**Selected extract**
|---|

Submitted by support on Fri, 2008-12-05 14:12

Hi,

Have you confirmed that how you are viewing the data in the table is in the same character set as the data (I think phpMyAdmin makes sure it is the same). If you're viewing the data using a PHP script you would need to be sending the appropriate character set header as above...

Cheers,
David.

Submitted by idealists on Fri, 2008-12-05 14:20

Well, I think so, Im using phpmyadmin to view the data. Which I think, like you said, views it with the correct character set.

Submitted by support on Fri, 2008-12-05 14:24

Hi,

That might indicate character encoding errors within the data. Some versions of PHP's underlying XML library (upon which Magic Parser is based) are better at handling encoding errors than others. Normally, a parse would be aborted when an error is encountered; but this is not always the case.

Could you perhaps email me your XML source (or send a link) and I'll check the data for you?

Cheers,
David.

Submitted by idealists on Fri, 2008-12-05 15:07

Email has been sent with URL.

Submitted by support on Fri, 2008-12-05 19:08

Hi,

Thanks - I'll check the feed out...

Cheers,
David.

Submitted by idealists on Sat, 2008-12-06 00:08

Hi

Please let me know what you found.

Submitted by support on Sat, 2008-12-06 06:08

Hi,

I've checked your source, and the data is valid iso-8859-1. However, it only contains one extended character - the iso-8859-1 version of ', so rather than using utf8_encode() (i'm not sure why that doesn't work) i've done a quick test and been able to make the text valid utf-8 simply by replacing this character with its ASCII counterpart. For example (non complete):

  function myRecordHandler($record)
  {
    $record["FIELD4"] = str_replace(chr(146),"'",$record["FIELD4"]);
  }

($record["FIELD4"] is the description field from your text - which you should then be able to insert into your utf-8 table)

Hope this helps,
Cheers,
David.

|---|

**Raw records**
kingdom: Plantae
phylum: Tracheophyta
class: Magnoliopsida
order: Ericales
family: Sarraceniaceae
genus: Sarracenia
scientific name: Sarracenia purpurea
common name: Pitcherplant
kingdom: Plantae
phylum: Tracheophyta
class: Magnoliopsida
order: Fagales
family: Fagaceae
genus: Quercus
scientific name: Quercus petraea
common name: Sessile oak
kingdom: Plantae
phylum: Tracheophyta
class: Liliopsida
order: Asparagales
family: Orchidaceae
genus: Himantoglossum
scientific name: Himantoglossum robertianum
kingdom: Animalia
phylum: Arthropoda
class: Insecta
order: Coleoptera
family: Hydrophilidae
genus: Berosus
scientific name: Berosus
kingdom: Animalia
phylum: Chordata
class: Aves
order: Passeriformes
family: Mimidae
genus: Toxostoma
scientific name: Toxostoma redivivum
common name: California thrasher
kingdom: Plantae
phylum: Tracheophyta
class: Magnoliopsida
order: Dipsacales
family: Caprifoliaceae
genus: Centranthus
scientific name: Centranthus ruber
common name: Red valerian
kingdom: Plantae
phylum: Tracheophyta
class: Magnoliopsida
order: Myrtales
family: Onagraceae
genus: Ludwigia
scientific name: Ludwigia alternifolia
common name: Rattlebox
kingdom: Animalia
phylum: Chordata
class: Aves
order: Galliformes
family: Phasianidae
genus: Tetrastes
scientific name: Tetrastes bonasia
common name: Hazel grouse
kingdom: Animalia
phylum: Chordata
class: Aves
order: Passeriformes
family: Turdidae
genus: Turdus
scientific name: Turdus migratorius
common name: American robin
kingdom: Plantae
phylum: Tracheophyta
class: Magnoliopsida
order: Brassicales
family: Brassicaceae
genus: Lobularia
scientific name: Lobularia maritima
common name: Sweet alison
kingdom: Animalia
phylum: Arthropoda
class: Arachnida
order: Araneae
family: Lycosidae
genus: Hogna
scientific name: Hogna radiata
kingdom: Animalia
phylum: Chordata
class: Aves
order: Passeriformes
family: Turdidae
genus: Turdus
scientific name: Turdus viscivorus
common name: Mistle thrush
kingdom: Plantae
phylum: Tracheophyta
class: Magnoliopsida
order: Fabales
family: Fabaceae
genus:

|---|

**Problems and tasks**
1/ List the date and time of every post in the forum thread, along with who submitted it.
2/ Set down everything in the forum thread from "That might indicate" down to "always the case.", word for word.
Rely on the thread alone.

**Answers to each task**
1/
- support: Fri, 2008-12-05 14:12
- idealists: Fri, 2008-12-05 14:20
- support: Fri, 2008-12-05 14:24
- idealists: Fri, 2008-12-05 15:07
- support: Fri, 2008-12-05 19:08
- idealists: Sat, 2008-12-06 00:08
- support: Sat, 2008-12-06 06:08

2/
That might indicate character encoding errors within the data. Some versions of PHP's underlying XML library (upon which Magic Parser is based) are better at handling encoding errors than others. Normally, a parse would be aborted when an error is encountered; but this is not always the case.